■ **How to complete this task**: Keep the wording of the records intact as you retype them, and omit every image.

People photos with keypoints
-------

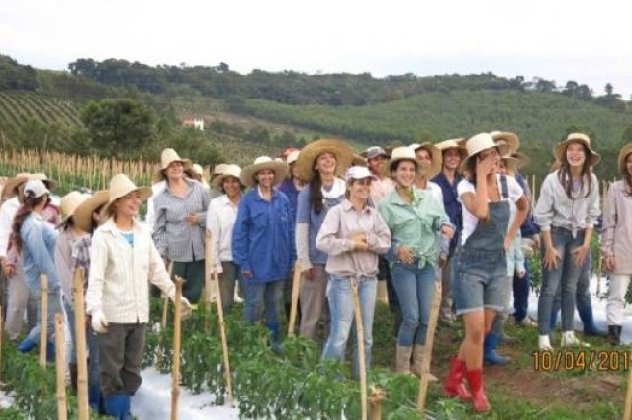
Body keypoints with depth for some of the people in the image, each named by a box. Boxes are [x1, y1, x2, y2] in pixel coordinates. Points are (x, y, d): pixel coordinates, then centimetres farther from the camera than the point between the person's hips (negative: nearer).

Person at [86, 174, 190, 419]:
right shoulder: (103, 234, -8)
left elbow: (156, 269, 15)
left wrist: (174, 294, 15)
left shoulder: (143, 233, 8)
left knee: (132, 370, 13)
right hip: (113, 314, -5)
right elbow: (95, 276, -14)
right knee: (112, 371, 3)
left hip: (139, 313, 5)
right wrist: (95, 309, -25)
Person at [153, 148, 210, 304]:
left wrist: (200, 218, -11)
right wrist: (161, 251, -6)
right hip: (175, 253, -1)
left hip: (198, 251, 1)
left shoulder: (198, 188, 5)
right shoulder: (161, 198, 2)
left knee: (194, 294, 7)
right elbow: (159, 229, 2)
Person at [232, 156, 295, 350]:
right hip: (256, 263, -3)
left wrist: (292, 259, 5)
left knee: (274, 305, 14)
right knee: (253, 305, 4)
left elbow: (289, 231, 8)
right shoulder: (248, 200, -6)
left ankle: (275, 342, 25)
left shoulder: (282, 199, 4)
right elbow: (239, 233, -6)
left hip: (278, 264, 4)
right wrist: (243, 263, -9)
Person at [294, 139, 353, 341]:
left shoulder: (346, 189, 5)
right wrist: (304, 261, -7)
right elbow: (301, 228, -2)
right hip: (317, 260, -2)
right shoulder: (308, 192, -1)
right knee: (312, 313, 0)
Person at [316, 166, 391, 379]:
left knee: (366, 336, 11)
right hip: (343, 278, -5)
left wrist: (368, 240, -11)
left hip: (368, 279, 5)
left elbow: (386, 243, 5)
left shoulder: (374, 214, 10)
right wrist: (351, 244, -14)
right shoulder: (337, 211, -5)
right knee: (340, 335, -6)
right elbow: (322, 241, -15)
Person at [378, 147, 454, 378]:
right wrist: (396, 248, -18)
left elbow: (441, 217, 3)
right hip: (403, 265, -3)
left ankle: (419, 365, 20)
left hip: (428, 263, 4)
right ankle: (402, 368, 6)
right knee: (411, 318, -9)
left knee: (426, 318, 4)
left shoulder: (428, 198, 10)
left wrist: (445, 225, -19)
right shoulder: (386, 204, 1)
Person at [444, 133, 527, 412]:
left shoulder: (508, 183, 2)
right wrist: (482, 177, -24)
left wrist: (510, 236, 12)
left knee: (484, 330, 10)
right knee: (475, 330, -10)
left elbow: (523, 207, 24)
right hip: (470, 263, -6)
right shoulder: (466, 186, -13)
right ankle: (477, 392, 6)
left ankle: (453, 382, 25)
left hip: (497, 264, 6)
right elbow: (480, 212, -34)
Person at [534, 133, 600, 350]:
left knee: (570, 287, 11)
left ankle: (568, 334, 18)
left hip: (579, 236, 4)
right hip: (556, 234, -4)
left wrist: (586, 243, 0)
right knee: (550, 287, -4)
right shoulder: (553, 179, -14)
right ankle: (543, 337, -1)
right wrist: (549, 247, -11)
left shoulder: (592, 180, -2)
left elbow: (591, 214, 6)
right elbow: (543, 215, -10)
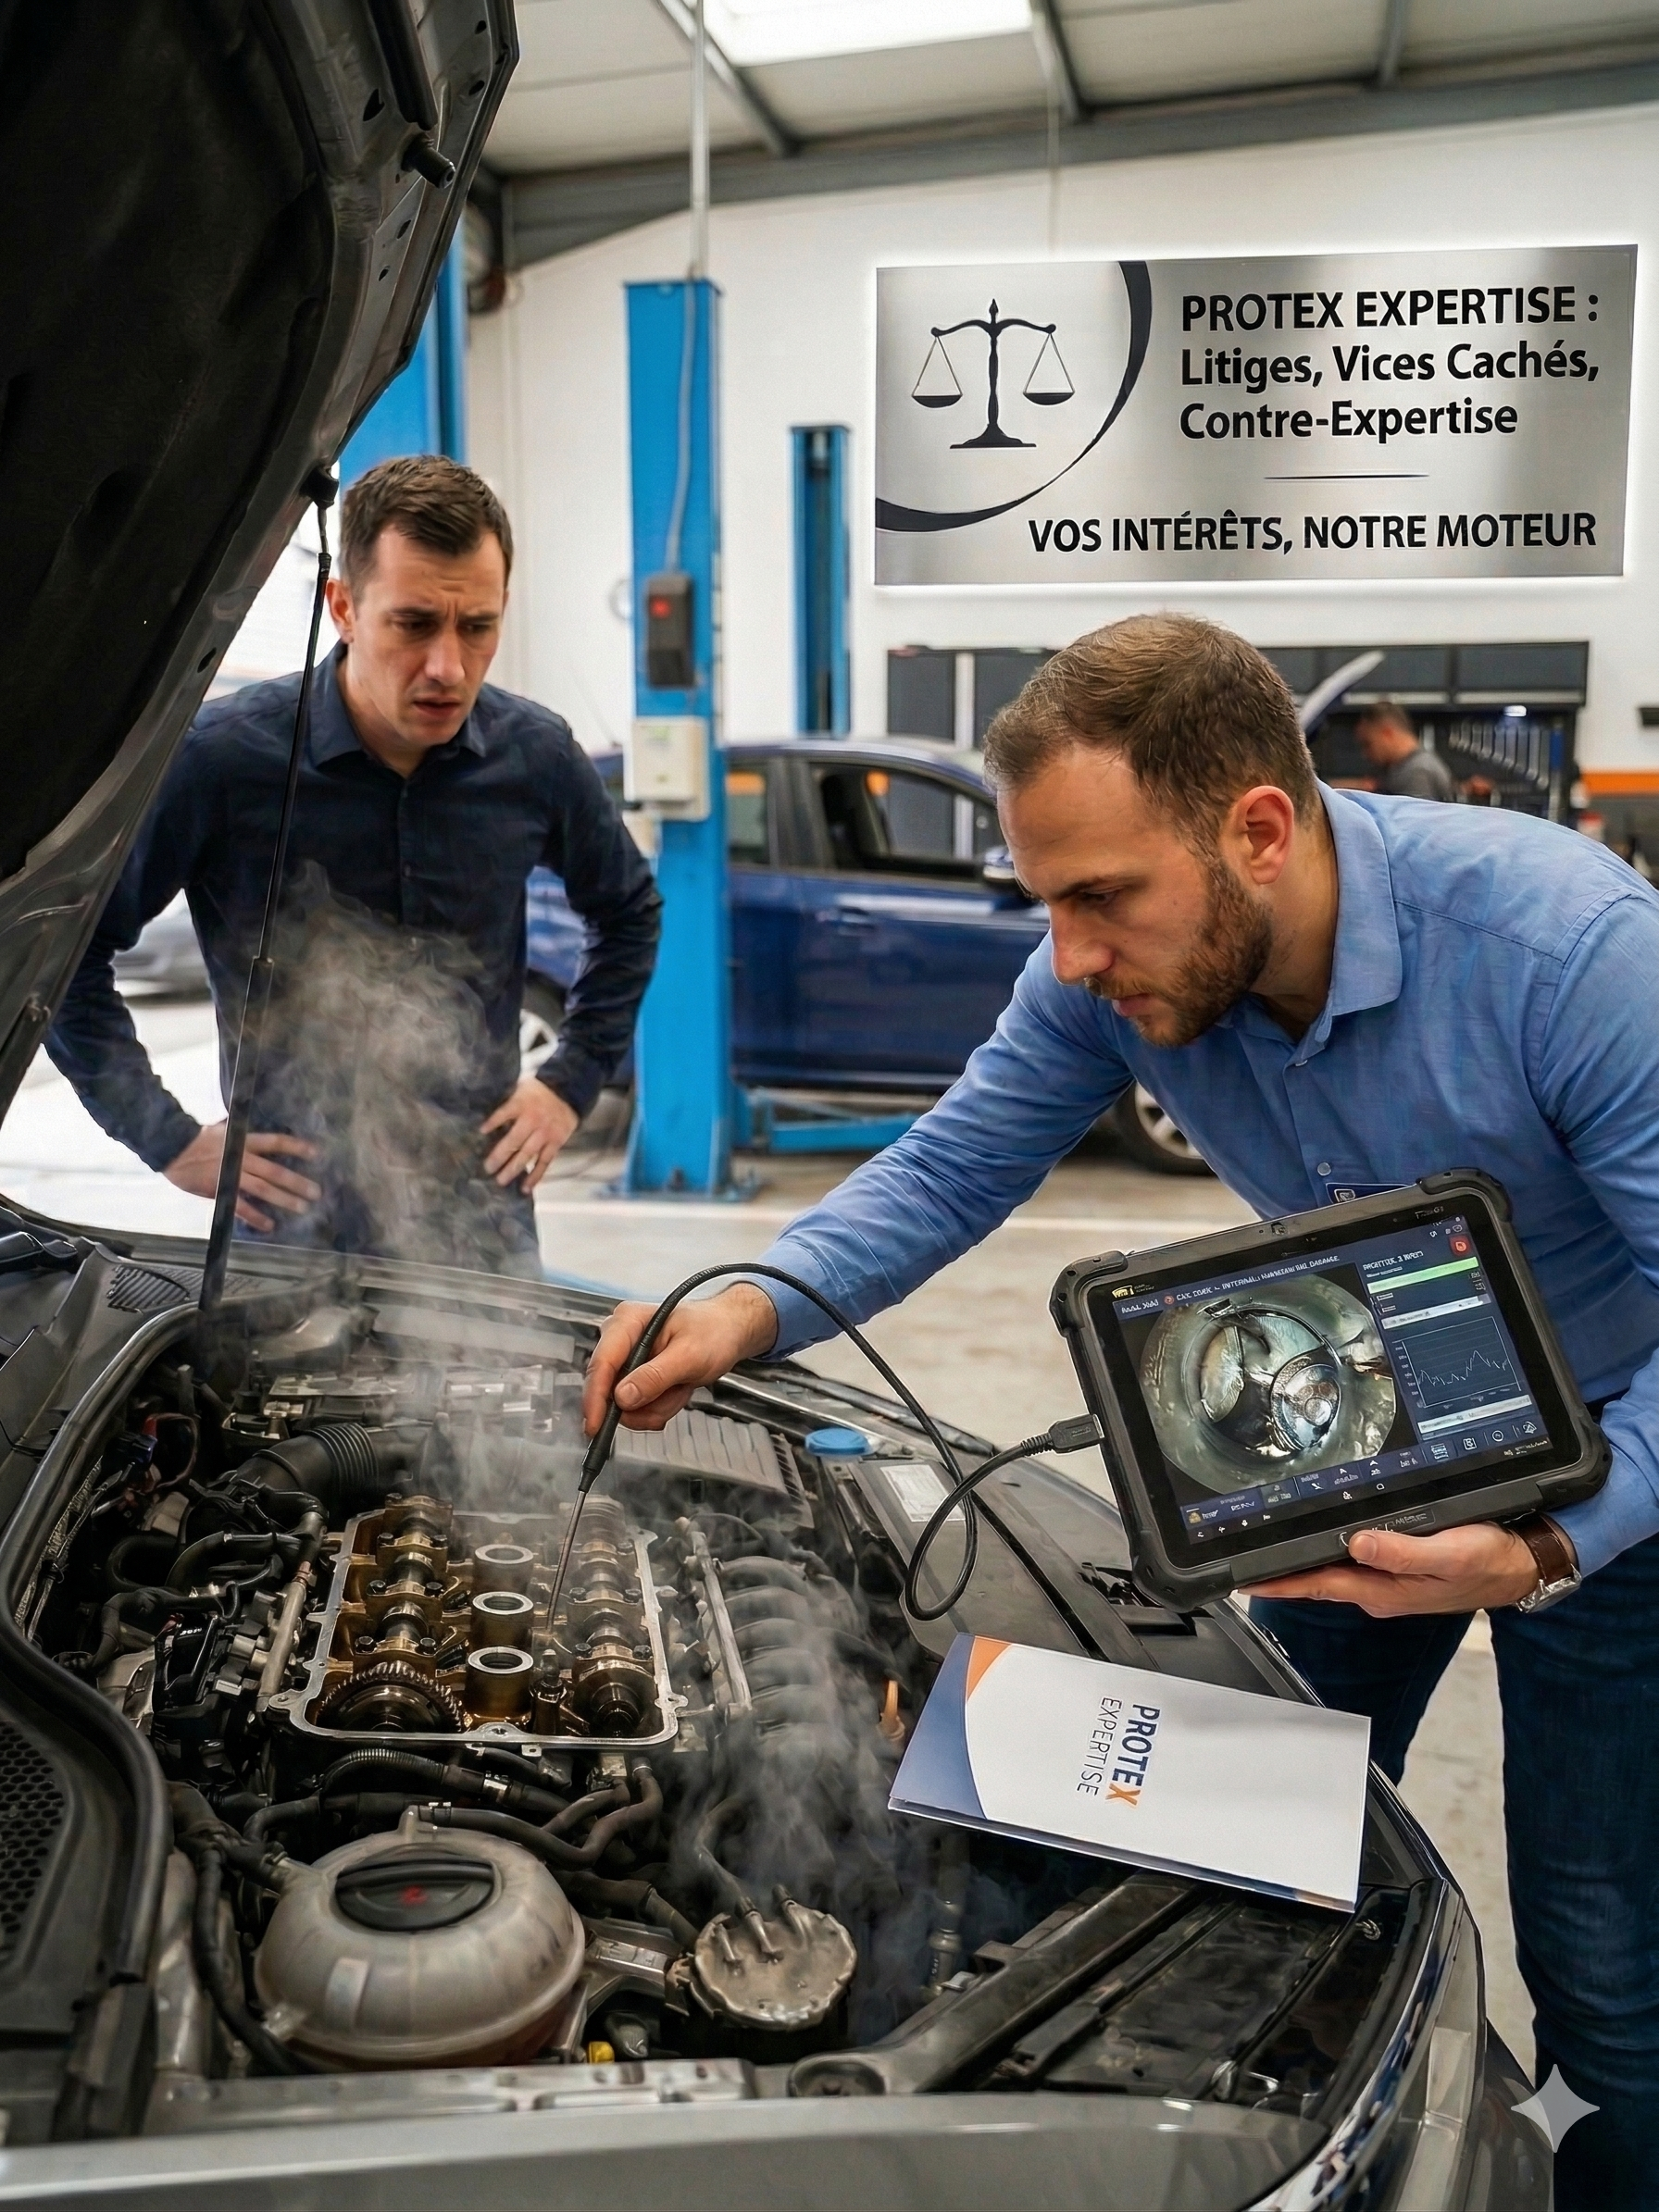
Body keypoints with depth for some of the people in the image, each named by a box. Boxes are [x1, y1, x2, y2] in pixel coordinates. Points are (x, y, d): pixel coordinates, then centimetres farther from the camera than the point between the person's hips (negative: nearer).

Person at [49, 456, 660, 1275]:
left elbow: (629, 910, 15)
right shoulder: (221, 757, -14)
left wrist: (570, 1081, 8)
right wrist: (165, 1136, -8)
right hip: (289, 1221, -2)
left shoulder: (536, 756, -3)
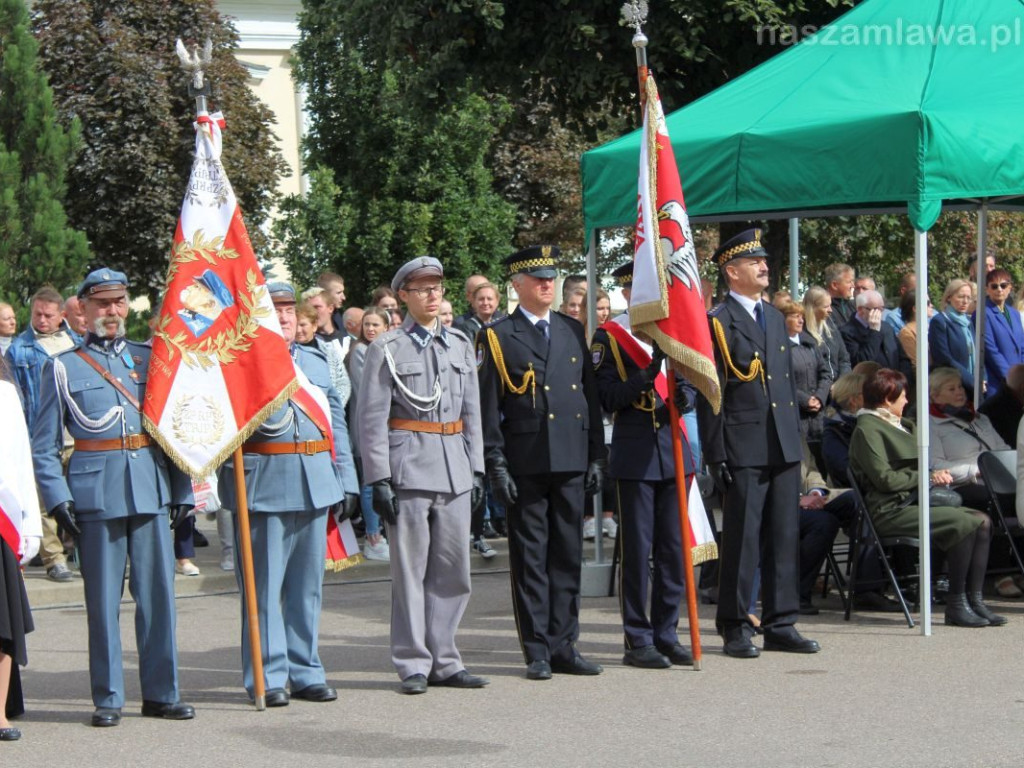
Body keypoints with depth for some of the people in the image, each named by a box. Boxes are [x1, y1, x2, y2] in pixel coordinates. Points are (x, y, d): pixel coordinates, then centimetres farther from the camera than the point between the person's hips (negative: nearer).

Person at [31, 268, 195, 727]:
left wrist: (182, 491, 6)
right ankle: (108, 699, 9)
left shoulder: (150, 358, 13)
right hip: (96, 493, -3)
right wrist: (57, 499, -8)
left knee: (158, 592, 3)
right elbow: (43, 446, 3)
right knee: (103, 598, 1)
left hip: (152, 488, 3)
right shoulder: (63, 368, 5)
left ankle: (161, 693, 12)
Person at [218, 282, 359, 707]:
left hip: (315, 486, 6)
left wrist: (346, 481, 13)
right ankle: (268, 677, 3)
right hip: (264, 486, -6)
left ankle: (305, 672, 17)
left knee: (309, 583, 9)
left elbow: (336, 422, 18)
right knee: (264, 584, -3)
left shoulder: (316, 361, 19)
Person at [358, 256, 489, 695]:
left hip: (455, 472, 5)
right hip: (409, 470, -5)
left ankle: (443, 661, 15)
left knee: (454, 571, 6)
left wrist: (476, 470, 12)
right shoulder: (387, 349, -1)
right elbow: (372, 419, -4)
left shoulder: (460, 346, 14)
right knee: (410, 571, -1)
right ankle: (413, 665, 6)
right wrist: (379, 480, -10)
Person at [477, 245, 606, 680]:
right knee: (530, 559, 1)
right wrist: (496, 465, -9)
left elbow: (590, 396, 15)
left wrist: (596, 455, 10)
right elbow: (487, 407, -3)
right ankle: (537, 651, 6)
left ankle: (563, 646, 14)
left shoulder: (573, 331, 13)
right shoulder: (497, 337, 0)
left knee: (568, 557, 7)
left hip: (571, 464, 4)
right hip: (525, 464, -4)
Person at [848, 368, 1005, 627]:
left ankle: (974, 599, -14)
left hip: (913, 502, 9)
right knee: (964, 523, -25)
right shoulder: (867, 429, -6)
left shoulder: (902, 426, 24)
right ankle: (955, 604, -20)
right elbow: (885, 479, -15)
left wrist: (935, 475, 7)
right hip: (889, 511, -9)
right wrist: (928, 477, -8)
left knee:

-------

■ **Output below**:
Body keypoints with depth for some of the people in the image, each named by a box. Boxes are [x1, y1, x2, y2] in pixel coordinates. Points are (x, y, d): pixel coordinates, then centimetres farther from the camera than the point between the person's hips (negative: nearer).

Person at [86, 174, 190, 419]:
right shoulder: (103, 234, -8)
left elbow: (156, 269, 15)
left wrist: (174, 294, 15)
left shoulder: (143, 233, 8)
left knee: (132, 370, 13)
right hip: (113, 314, -5)
right elbow: (95, 276, -14)
right knee: (112, 371, 3)
left hip: (139, 313, 5)
right wrist: (95, 309, -25)
Person at [153, 148, 210, 304]:
left wrist: (200, 218, -11)
right wrist: (161, 251, -6)
right hip: (175, 253, -1)
left hip: (198, 251, 1)
left shoulder: (198, 188, 5)
right shoulder: (161, 198, 2)
left knee: (194, 294, 7)
right elbow: (159, 229, 2)
Person at [232, 156, 295, 350]:
right hip: (256, 263, -3)
left wrist: (292, 259, 5)
left knee: (274, 305, 14)
right knee: (253, 305, 4)
left elbow: (289, 231, 8)
right shoulder: (248, 200, -6)
left ankle: (275, 342, 25)
left shoulder: (282, 199, 4)
right elbow: (239, 233, -6)
left hip: (278, 264, 4)
right wrist: (243, 263, -9)
Person at [294, 139, 353, 341]:
left shoulder: (346, 189, 5)
right wrist: (304, 261, -7)
right elbow: (301, 228, -2)
right hip: (317, 260, -2)
right shoulder: (308, 192, -1)
right knee: (312, 313, 0)
Person at [316, 166, 391, 379]:
left knee: (366, 336, 11)
right hip: (343, 278, -5)
left wrist: (368, 240, -11)
left hip: (368, 279, 5)
left elbow: (386, 243, 5)
left shoulder: (374, 214, 10)
right wrist: (351, 244, -14)
right shoulder: (337, 211, -5)
right knee: (340, 335, -6)
right elbow: (322, 241, -15)
Person at [378, 147, 454, 378]:
right wrist: (396, 248, -18)
left elbow: (441, 217, 3)
right hip: (403, 265, -3)
left ankle: (419, 365, 20)
left hip: (428, 263, 4)
right ankle: (402, 368, 6)
right knee: (411, 318, -9)
left knee: (426, 318, 4)
left shoulder: (428, 198, 10)
left wrist: (445, 225, -19)
right shoulder: (386, 204, 1)
Person at [444, 133, 527, 412]:
left shoulder: (508, 183, 2)
right wrist: (482, 177, -24)
left wrist: (510, 236, 12)
left knee: (484, 330, 10)
right knee: (475, 330, -10)
left elbow: (523, 207, 24)
right hip: (470, 263, -6)
right shoulder: (466, 186, -13)
right ankle: (477, 392, 6)
left ankle: (453, 382, 25)
left hip: (497, 264, 6)
right elbow: (480, 212, -34)
Person at [534, 133, 600, 350]:
left knee: (570, 287, 11)
left ankle: (568, 334, 18)
left hip: (579, 236, 4)
right hip: (556, 234, -4)
left wrist: (586, 243, 0)
right knee: (550, 287, -4)
right shoulder: (553, 179, -14)
right ankle: (543, 337, -1)
right wrist: (549, 247, -11)
left shoulder: (592, 180, -2)
left elbow: (591, 214, 6)
right elbow: (543, 215, -10)
Body keypoints with depth for some of the people in the image, each named by a box. Boxes are [x1, y1, x2, y2] in pixel coordinates. Points are (x, y, d): pixel coordinates, then centimetres farther from the camera than the point between the person's hips (negative: nearer).

Person at [49, 456, 660, 1275]:
left elbow: (629, 910, 15)
right shoulder: (221, 757, -14)
left wrist: (570, 1081, 8)
right wrist: (165, 1136, -8)
right hip: (289, 1221, -2)
left shoulder: (536, 756, -3)
Body keypoints with depth for some of the people in the image, each named by a box. Boxes are [x1, y1, x2, y2] in pixel coordinates. Points are (x, y, d): pixel coordinates, then centimetres farther from the camera than the point between the person's hips (negative: nearer).

Person at [31, 268, 195, 727]:
left wrist: (182, 491, 6)
right ankle: (108, 699, 9)
left shoulder: (150, 358, 13)
right hip: (96, 493, -3)
right wrist: (57, 499, -8)
left knee: (158, 592, 3)
right elbow: (43, 446, 3)
right knee: (103, 598, 1)
left hip: (152, 488, 3)
right shoulder: (63, 368, 5)
left ankle: (161, 693, 12)
Person at [218, 282, 359, 707]:
left hip: (315, 486, 6)
left wrist: (346, 481, 13)
right ankle: (268, 677, 3)
right hip: (264, 486, -6)
left ankle: (305, 672, 17)
left knee: (309, 583, 9)
left elbow: (336, 422, 18)
right knee: (264, 584, -3)
left shoulder: (316, 361, 19)
Person at [358, 256, 489, 695]:
left hip: (455, 472, 5)
right hip: (409, 470, -5)
left ankle: (443, 661, 15)
left knee: (454, 571, 6)
left wrist: (476, 470, 12)
right shoulder: (387, 349, -1)
right elbow: (372, 419, -4)
left shoulder: (460, 346, 14)
right knee: (410, 571, -1)
right ankle: (413, 665, 6)
right wrist: (379, 480, -10)
Person at [477, 245, 606, 680]:
right knee: (530, 559, 1)
right wrist: (496, 465, -9)
left elbow: (590, 396, 15)
left wrist: (596, 455, 10)
right elbow: (487, 407, -3)
right ankle: (537, 651, 6)
left ankle: (563, 646, 14)
left shoulder: (573, 331, 13)
right shoulder: (497, 337, 0)
left knee: (568, 557, 7)
left hip: (571, 464, 4)
right hip: (525, 464, -4)
Person at [848, 368, 1005, 627]:
left ankle: (974, 599, -14)
left hip: (913, 502, 9)
right knee: (964, 523, -25)
right shoulder: (867, 429, -6)
left shoulder: (902, 426, 24)
right ankle: (955, 604, -20)
right elbow: (885, 479, -15)
left wrist: (935, 475, 7)
right hip: (889, 511, -9)
right wrist: (928, 477, -8)
left knee:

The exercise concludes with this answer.